Once you have a pelican install (on your dektop, a VM, remote machine, whatever) and you've cloned the vct-web repo, then the process would look something like this:
- cd into your local clone of vct-web
- make your changes using your favorite editor
- edit one of the static .rst files or add a new one -or-
- make a new article file (using the default template, article_template.rst)
- update/check the metadata and make sure it's what you want
- tags and categries are key to populating the links, etc
- tags and categories are free-form, but they get processed differently
- tags are the typical "cloud" so more is better (up to a point)

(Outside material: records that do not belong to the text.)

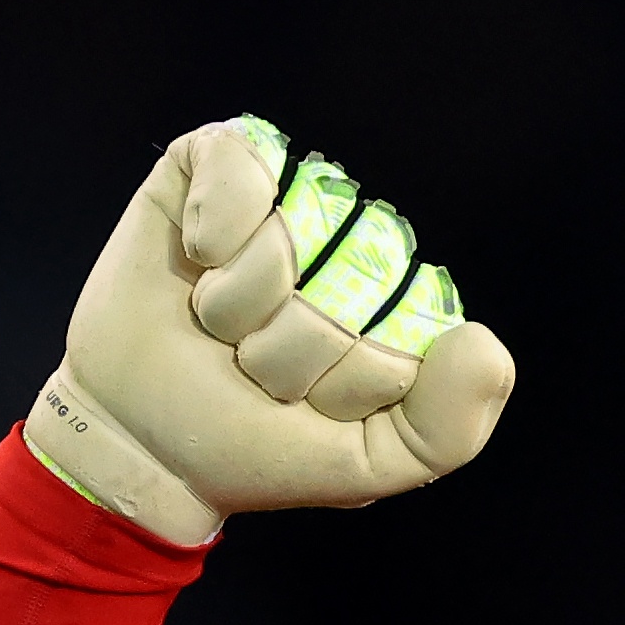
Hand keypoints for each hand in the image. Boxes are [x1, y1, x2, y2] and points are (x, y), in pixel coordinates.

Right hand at [26, 117, 517, 539]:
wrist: (146, 447)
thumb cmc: (258, 449)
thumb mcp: (369, 464)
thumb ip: (449, 427)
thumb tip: (479, 339)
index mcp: (394, 299)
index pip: (407, 314)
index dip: (348, 377)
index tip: (307, 406)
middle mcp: (345, 238)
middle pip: (349, 270)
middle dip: (288, 348)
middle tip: (254, 369)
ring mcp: (281, 196)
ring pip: (289, 232)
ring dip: (241, 302)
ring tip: (220, 328)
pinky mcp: (210, 168)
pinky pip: (240, 161)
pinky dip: (214, 225)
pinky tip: (197, 261)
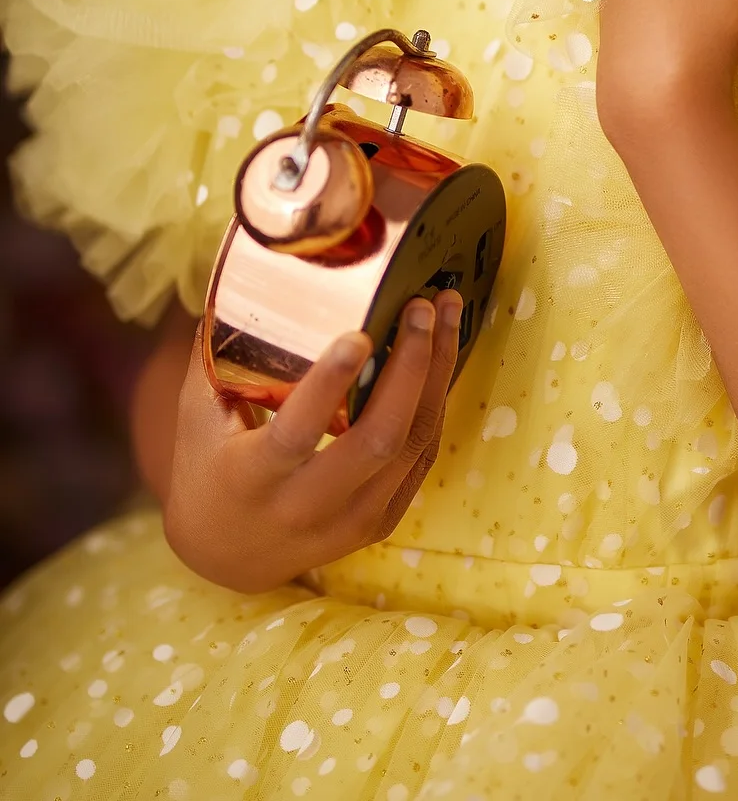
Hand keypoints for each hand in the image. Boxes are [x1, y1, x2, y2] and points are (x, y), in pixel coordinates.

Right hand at [163, 292, 462, 592]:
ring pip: (411, 445)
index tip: (359, 334)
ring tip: (448, 312)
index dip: (329, 385)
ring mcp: (350, 521)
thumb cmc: (207, 466)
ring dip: (438, 374)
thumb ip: (221, 351)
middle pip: (376, 440)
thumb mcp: (199, 415)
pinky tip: (444, 353)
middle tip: (422, 305)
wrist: (222, 556)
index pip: (295, 433)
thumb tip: (245, 270)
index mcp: (251, 478)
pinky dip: (436, 401)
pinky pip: (421, 456)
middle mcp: (304, 506)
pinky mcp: (380, 522)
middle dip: (409, 367)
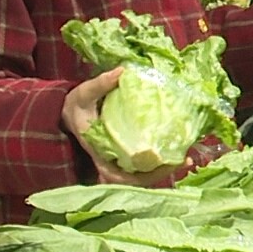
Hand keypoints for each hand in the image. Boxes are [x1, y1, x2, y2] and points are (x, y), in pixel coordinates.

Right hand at [60, 68, 181, 186]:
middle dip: (161, 174)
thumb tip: (122, 71)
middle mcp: (110, 163)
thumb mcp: (84, 93)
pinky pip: (143, 165)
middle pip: (138, 180)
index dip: (143, 176)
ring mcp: (117, 161)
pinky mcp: (124, 155)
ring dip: (163, 169)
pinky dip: (158, 162)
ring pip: (142, 175)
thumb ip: (101, 83)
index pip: (120, 176)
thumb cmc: (75, 106)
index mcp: (99, 154)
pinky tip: (174, 151)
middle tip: (184, 161)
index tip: (163, 163)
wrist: (67, 114)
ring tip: (185, 158)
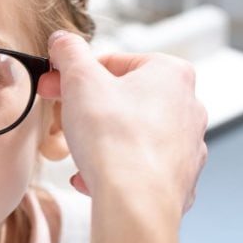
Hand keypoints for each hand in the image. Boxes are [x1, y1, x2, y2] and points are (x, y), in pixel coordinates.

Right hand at [38, 31, 206, 212]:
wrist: (136, 202)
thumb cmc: (115, 139)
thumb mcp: (80, 80)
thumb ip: (70, 53)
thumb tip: (63, 40)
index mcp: (171, 74)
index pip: (114, 62)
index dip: (75, 74)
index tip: (55, 86)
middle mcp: (188, 107)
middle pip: (125, 98)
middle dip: (88, 109)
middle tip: (60, 119)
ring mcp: (188, 145)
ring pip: (133, 134)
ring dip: (101, 140)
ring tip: (78, 152)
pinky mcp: (181, 179)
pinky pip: (141, 167)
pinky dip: (116, 170)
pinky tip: (92, 178)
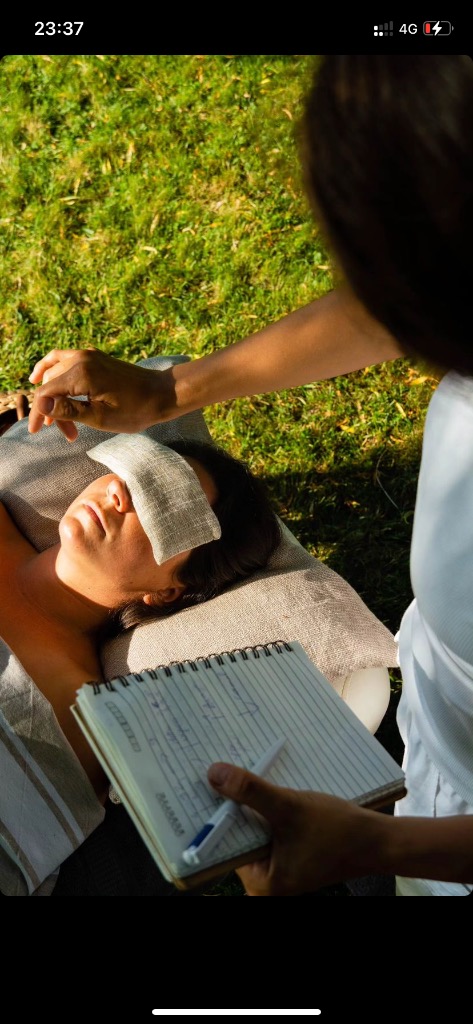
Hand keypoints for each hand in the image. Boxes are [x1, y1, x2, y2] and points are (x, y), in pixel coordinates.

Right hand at [28, 348, 170, 440]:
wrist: (161, 393)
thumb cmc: (136, 410)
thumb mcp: (101, 418)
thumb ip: (70, 411)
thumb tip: (42, 405)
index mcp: (82, 374)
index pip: (46, 393)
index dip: (38, 414)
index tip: (35, 432)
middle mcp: (81, 358)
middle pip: (51, 384)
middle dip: (52, 410)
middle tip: (67, 434)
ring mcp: (87, 354)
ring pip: (54, 372)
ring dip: (53, 394)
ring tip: (58, 418)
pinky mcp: (93, 356)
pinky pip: (63, 359)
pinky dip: (52, 371)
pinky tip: (42, 379)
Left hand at [207, 762, 380, 894]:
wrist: (377, 840)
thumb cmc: (338, 831)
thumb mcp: (289, 807)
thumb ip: (251, 793)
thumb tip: (213, 774)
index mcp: (261, 883)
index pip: (224, 845)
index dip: (212, 814)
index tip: (200, 785)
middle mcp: (264, 880)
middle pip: (236, 835)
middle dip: (229, 806)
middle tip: (212, 770)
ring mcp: (277, 866)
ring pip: (251, 828)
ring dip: (246, 803)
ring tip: (230, 771)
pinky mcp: (287, 851)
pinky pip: (265, 827)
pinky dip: (262, 807)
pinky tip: (255, 783)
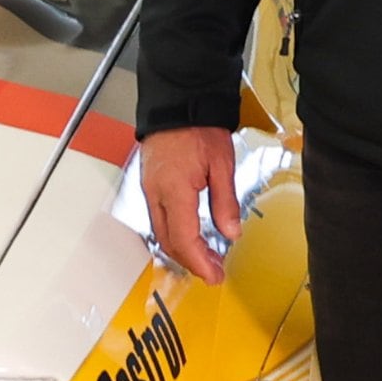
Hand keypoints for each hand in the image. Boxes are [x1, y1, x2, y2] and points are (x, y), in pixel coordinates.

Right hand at [142, 126, 242, 283]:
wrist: (177, 105)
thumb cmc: (198, 129)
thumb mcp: (222, 165)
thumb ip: (225, 202)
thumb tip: (231, 233)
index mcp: (174, 191)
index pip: (184, 239)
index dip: (199, 262)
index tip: (214, 275)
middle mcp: (156, 194)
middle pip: (169, 241)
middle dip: (191, 262)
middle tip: (213, 271)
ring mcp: (149, 191)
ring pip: (162, 233)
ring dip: (182, 250)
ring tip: (206, 258)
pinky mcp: (150, 186)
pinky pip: (159, 219)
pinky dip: (175, 234)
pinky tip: (192, 237)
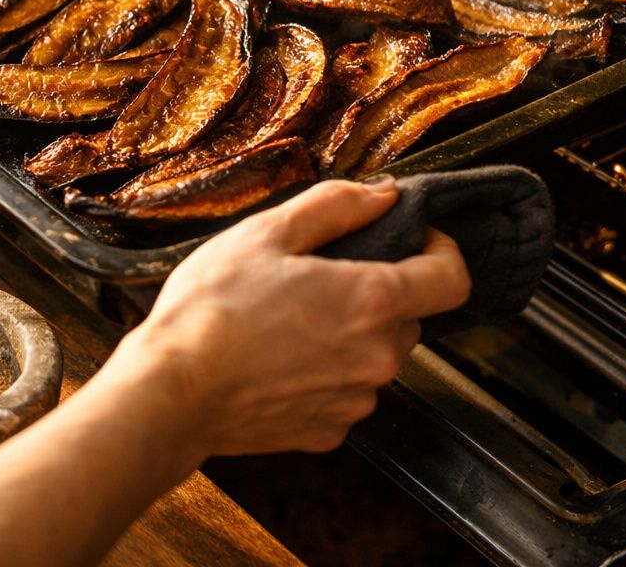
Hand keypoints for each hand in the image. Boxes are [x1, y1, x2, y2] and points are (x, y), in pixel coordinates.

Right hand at [107, 179, 470, 457]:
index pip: (453, 278)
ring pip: (375, 356)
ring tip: (285, 322)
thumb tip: (383, 194)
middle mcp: (378, 356)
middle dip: (376, 292)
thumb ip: (335, 206)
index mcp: (372, 299)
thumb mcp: (265, 233)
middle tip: (318, 278)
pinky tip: (276, 361)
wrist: (172, 392)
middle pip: (408, 316)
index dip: (441, 251)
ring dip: (348, 335)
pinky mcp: (330, 432)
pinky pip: (345, 392)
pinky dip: (323, 375)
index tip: (414, 240)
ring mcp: (356, 400)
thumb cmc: (211, 310)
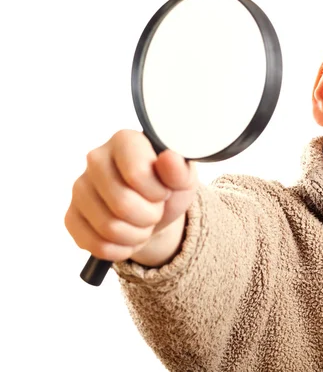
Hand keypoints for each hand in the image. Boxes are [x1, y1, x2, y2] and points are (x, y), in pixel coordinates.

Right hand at [65, 129, 197, 265]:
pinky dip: (121, 249)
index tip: (163, 191)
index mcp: (125, 140)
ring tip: (143, 222)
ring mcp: (79, 188)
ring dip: (137, 235)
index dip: (157, 193)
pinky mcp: (71, 216)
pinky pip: (97, 245)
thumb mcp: (183, 178)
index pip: (137, 174)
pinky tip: (127, 235)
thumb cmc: (168, 187)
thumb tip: (169, 158)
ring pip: (109, 228)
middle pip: (122, 205)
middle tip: (155, 210)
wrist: (156, 211)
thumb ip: (180, 169)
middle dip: (149, 216)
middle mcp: (96, 159)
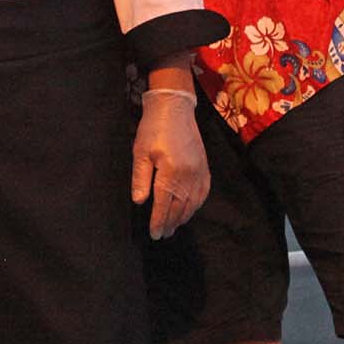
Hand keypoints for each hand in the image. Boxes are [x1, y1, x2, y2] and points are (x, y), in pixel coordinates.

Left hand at [132, 88, 208, 239]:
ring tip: (174, 226)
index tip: (154, 234)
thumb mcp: (140, 152)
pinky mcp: (205, 167)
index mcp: (171, 173)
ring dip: (184, 217)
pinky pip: (203, 193)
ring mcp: (199, 172)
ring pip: (193, 203)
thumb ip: (140, 178)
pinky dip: (196, 205)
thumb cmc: (153, 129)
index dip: (159, 221)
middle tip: (163, 235)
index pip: (164, 205)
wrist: (174, 108)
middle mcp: (189, 176)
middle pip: (180, 207)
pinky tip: (190, 209)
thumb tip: (139, 202)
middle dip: (171, 223)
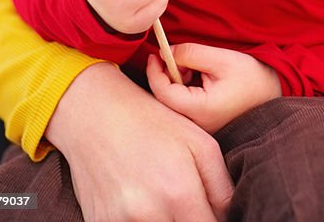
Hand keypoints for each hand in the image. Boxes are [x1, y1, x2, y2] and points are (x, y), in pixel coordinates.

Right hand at [48, 62, 232, 221]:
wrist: (94, 113)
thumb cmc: (152, 122)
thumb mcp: (199, 141)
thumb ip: (221, 186)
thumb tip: (229, 217)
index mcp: (178, 192)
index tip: (210, 211)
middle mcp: (148, 214)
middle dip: (191, 221)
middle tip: (187, 201)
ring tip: (163, 198)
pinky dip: (141, 221)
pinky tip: (141, 203)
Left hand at [147, 43, 281, 132]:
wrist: (274, 95)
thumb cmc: (251, 77)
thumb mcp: (221, 58)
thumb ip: (190, 54)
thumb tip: (167, 53)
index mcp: (201, 110)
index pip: (164, 93)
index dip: (155, 72)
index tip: (156, 53)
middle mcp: (197, 125)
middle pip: (165, 100)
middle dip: (166, 75)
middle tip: (179, 57)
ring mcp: (200, 128)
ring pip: (173, 103)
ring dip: (176, 81)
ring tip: (193, 66)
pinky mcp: (204, 124)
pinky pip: (184, 107)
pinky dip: (184, 89)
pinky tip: (197, 77)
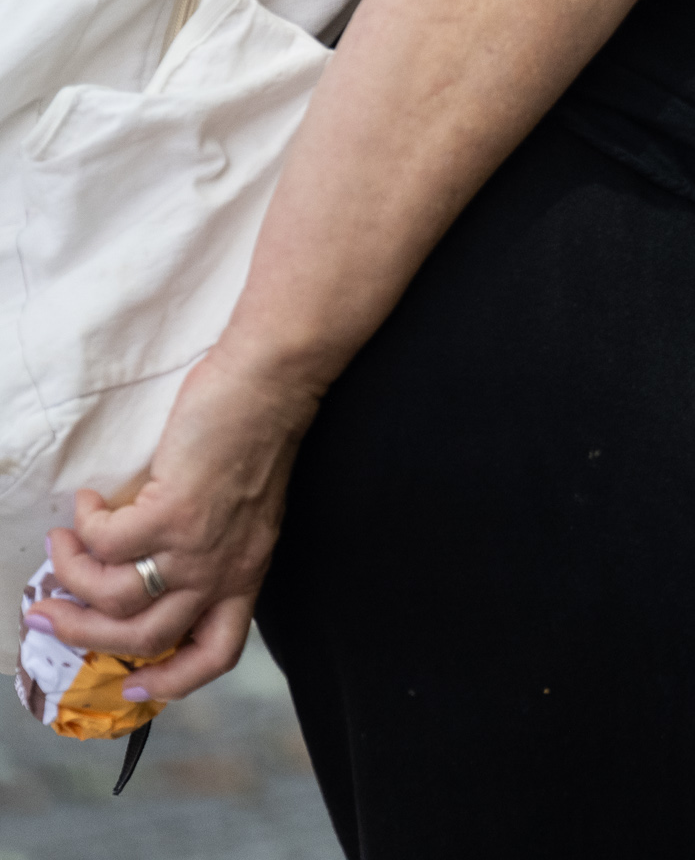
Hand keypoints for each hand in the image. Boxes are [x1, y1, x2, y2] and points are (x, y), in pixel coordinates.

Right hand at [21, 346, 320, 703]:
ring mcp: (200, 544)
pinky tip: (87, 501)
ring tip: (61, 546)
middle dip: (83, 635)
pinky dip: (84, 526)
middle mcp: (225, 569)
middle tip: (44, 615)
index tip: (132, 689)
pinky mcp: (174, 511)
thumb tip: (135, 566)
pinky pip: (106, 542)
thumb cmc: (251, 436)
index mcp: (246, 573)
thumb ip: (203, 546)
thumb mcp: (240, 511)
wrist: (270, 383)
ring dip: (71, 577)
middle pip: (145, 639)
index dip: (173, 682)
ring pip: (114, 599)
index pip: (218, 653)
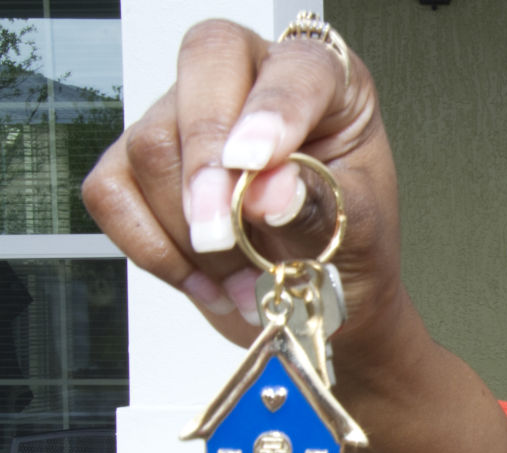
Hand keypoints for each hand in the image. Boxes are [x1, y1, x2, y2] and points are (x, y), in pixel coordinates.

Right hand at [83, 18, 399, 345]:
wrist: (325, 296)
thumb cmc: (353, 249)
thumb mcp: (359, 231)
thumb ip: (316, 206)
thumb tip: (267, 193)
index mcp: (327, 81)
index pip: (293, 66)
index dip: (272, 110)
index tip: (256, 163)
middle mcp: (253, 81)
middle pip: (203, 71)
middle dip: (207, 166)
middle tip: (221, 238)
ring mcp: (188, 114)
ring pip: (152, 143)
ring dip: (191, 232)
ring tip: (244, 281)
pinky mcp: (139, 162)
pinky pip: (112, 192)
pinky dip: (152, 249)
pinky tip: (204, 280)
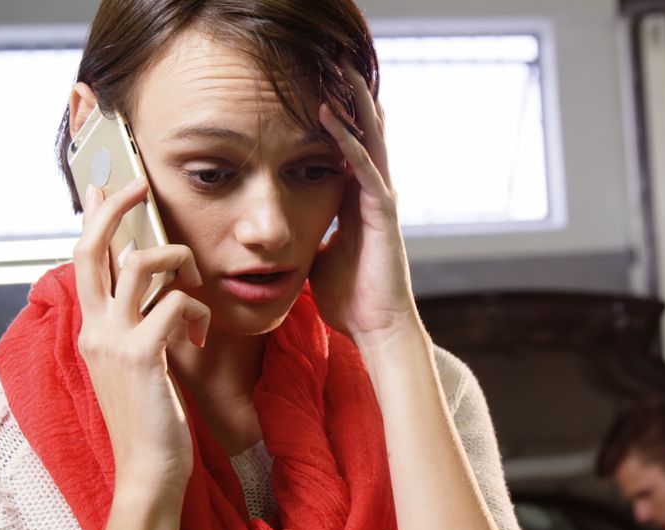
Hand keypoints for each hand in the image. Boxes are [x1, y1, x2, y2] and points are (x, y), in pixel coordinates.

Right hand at [73, 178, 209, 493]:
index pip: (84, 262)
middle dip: (115, 208)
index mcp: (92, 329)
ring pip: (138, 264)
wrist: (149, 470)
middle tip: (139, 187)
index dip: (93, 221)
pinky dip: (198, 312)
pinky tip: (202, 340)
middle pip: (92, 248)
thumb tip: (161, 295)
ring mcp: (113, 340)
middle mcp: (94, 329)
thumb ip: (141, 328)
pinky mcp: (141, 355)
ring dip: (176, 260)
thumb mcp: (140, 365)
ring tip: (193, 285)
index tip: (104, 188)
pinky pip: (175, 304)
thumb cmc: (154, 419)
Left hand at [310, 67, 419, 344]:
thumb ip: (310, 238)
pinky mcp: (382, 215)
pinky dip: (347, 142)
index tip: (323, 90)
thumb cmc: (350, 299)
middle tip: (339, 64)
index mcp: (357, 204)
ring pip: (369, 143)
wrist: (376, 329)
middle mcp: (373, 196)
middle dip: (353, 101)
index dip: (338, 120)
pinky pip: (363, 169)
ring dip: (354, 107)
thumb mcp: (319, 259)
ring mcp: (381, 203)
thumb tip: (281, 237)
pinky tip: (331, 118)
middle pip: (364, 136)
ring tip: (341, 73)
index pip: (347, 151)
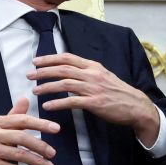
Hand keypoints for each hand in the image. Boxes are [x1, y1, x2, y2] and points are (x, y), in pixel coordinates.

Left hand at [29, 52, 162, 146]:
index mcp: (93, 66)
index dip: (50, 58)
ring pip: (65, 84)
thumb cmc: (119, 92)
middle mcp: (92, 75)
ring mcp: (94, 89)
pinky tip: (48, 106)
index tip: (36, 61)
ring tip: (35, 91)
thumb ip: (88, 72)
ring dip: (47, 87)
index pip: (68, 58)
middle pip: (63, 69)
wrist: (136, 106)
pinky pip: (72, 102)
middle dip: (43, 71)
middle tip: (29, 75)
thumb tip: (70, 71)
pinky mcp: (95, 103)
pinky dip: (58, 104)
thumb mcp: (104, 76)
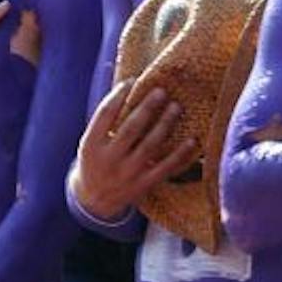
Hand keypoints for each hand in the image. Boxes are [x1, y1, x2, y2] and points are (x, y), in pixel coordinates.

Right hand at [71, 79, 199, 222]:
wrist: (94, 200)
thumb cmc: (94, 161)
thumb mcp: (90, 141)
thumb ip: (104, 119)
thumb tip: (122, 82)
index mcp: (91, 145)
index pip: (105, 114)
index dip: (118, 96)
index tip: (132, 81)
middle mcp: (109, 159)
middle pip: (131, 128)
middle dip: (147, 108)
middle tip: (161, 91)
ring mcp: (127, 174)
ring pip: (150, 145)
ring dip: (165, 124)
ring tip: (176, 107)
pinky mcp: (143, 185)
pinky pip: (165, 168)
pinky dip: (180, 154)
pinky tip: (192, 141)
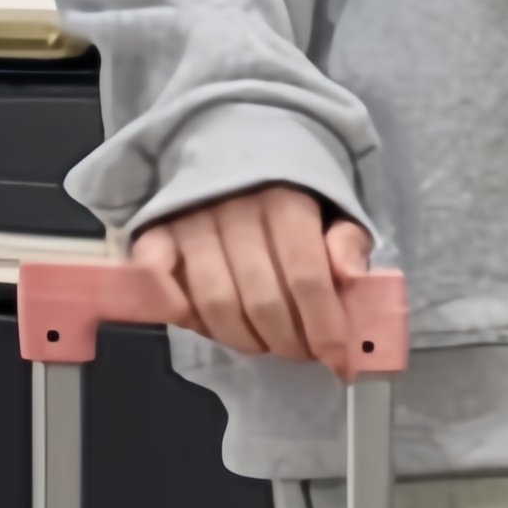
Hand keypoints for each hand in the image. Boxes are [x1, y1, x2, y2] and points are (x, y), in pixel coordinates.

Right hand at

- categories get menu entries, so we don't want too many, also we should decide on a "reasonable" set to use and think hard about adding new ones on-the-fly
- or, make changes to style sheets, etc, and follow the same process
- save your changes, check with "git diff", view with local server/editor (repeat as needed)
- clean and build "pelican -s pelicanconf.py" (if errors, fix them and repeat)
- upload to web server
It actually goes pretty quick once you've done it a few times; I'm not sure if vi has an rSt mode, but ReText is a decent little gtk-based .rst editor with a view mode (among other things). Otherwise you can run the local python http server (e.g. "./develop_server.sh start 8080" to run on port 8080) to see how things get rendered.
I just fixed my nested bullets in ReText, and the error messages were reasonably helpful, provided you have the reStructuredText documentation. Start with the QuickRef linked above (it has links to the details of each entry).